***** DATA TO EXAMINE

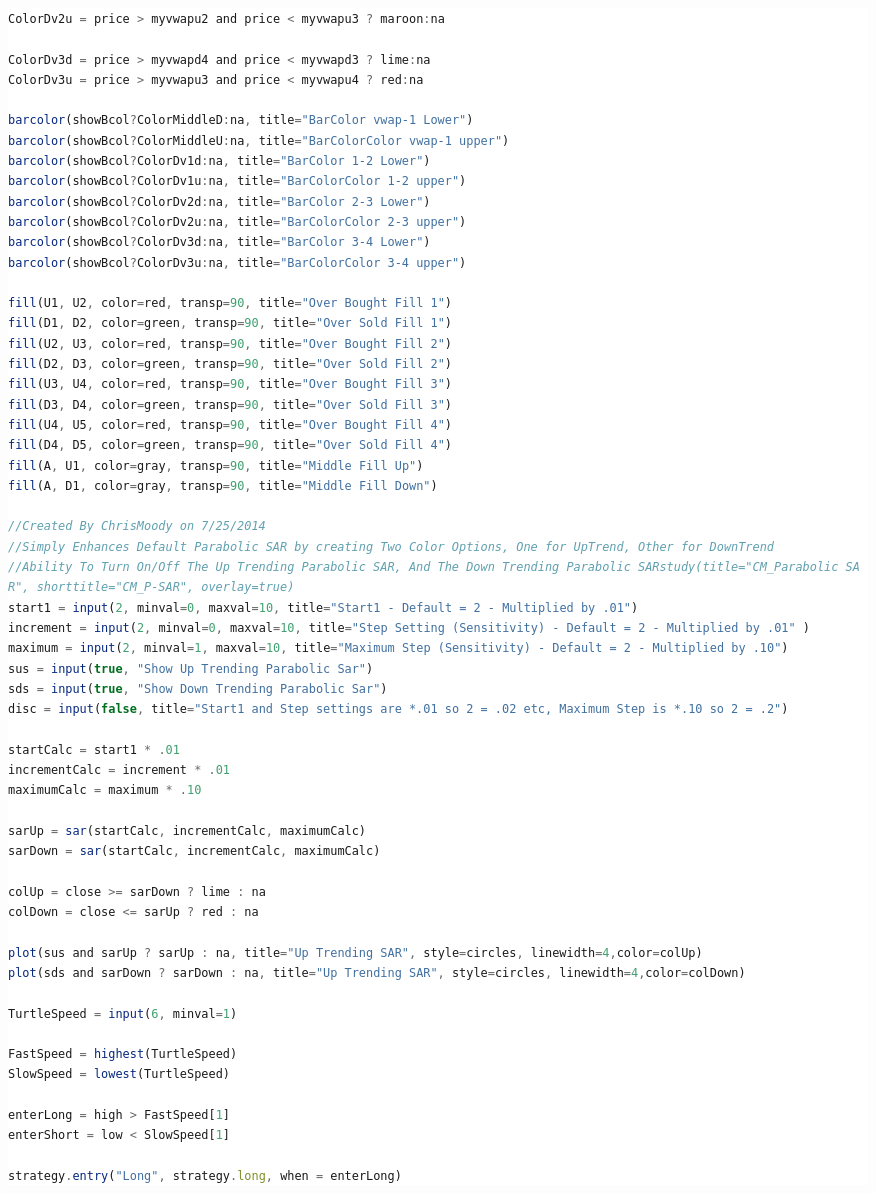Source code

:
 ``` javascript
ColorDv2u = price > myvwapu2 and price < myvwapu3 ? maroon:na

ColorDv3d = price > myvwapd4 and price < myvwapd3 ? lime:na
ColorDv3u = price > myvwapu3 and price < myvwapu4 ? red:na

barcolor(showBcol?ColorMiddleD:na, title="BarColor vwap-1 Lower")
barcolor(showBcol?ColorMiddleU:na, title="BarColorColor vwap-1 upper")
barcolor(showBcol?ColorDv1d:na, title="BarColor 1-2 Lower")
barcolor(showBcol?ColorDv1u:na, title="BarColorColor 1-2 upper")
barcolor(showBcol?ColorDv2d:na, title="BarColor 2-3 Lower")
barcolor(showBcol?ColorDv2u:na, title="BarColorColor 2-3 upper")
barcolor(showBcol?ColorDv3d:na, title="BarColor 3-4 Lower")
barcolor(showBcol?ColorDv3u:na, title="BarColorColor 3-4 upper")

fill(U1, U2, color=red, transp=90, title="Over Bought Fill 1")
fill(D1, D2, color=green, transp=90, title="Over Sold Fill 1")
fill(U2, U3, color=red, transp=90, title="Over Bought Fill 2")
fill(D2, D3, color=green, transp=90, title="Over Sold Fill 2")
fill(U3, U4, color=red, transp=90, title="Over Bought Fill 3")
fill(D3, D4, color=green, transp=90, title="Over Sold Fill 3")
fill(U4, U5, color=red, transp=90, title="Over Bought Fill 4")
fill(D4, D5, color=green, transp=90, title="Over Sold Fill 4")
fill(A, U1, color=gray, transp=90, title="Middle Fill Up")
fill(A, D1, color=gray, transp=90, title="Middle Fill Down")

//Created By ChrisMoody on 7/25/2014
//Simply Enhances Default Parabolic SAR by creating Two Color Options, One for UpTrend, Other for DownTrend
//Ability To Turn On/Off The Up Trending Parabolic SAR, And The Down Trending Parabolic SARstudy(title="CM_Parabolic SAR", shorttitle="CM_P-SAR", overlay=true)
start1 = input(2, minval=0, maxval=10, title="Start1 - Default = 2 - Multiplied by .01")
increment = input(2, minval=0, maxval=10, title="Step Setting (Sensitivity) - Default = 2 - Multiplied by .01" )
maximum = input(2, minval=1, maxval=10, title="Maximum Step (Sensitivity) - Default = 2 - Multiplied by .10")
sus = input(true, "Show Up Trending Parabolic Sar")
sds = input(true, "Show Down Trending Parabolic Sar")
disc = input(false, title="Start1 and Step settings are *.01 so 2 = .02 etc, Maximum Step is *.10 so 2 = .2")

startCalc = start1 * .01
incrementCalc = increment * .01
maximumCalc = maximum * .10

sarUp = sar(startCalc, incrementCalc, maximumCalc)
sarDown = sar(startCalc, incrementCalc, maximumCalc)

colUp = close >= sarDown ? lime : na
colDown = close <= sarUp ? red : na

plot(sus and sarUp ? sarUp : na, title="Up Trending SAR", style=circles, linewidth=4,color=colUp)
plot(sds and sarDown ? sarDown : na, title="Up Trending SAR", style=circles, linewidth=4,color=colDown)

TurtleSpeed = input(6, minval=1)

FastSpeed = highest(TurtleSpeed)
SlowSpeed = lowest(TurtleSpeed)

enterLong = high > FastSpeed[1]
enterShort = low < SlowSpeed[1]

strategy.entry("Long", strategy.long, when = enterLong)
```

**********

> _TASK INSTRUCTIONS_
For every line of the records that has the word "minval" in it, make a copy.

> _YOUR SOLUTION_
start1 = input(2, minval=0, maxval=10, title="Start1 - Default = 2 - Multiplied by .01")
increment = input(2, minval=0, maxval=10, title="Step Setting (Sensitivity) - Default = 2 - Multiplied by .01" )
maximum = input(2, minval=1, maxval=10, title="Maximum Step (Sensitivity) - Default = 2 - Multiplied by .10")
TurtleSpeed = input(6, minval=1)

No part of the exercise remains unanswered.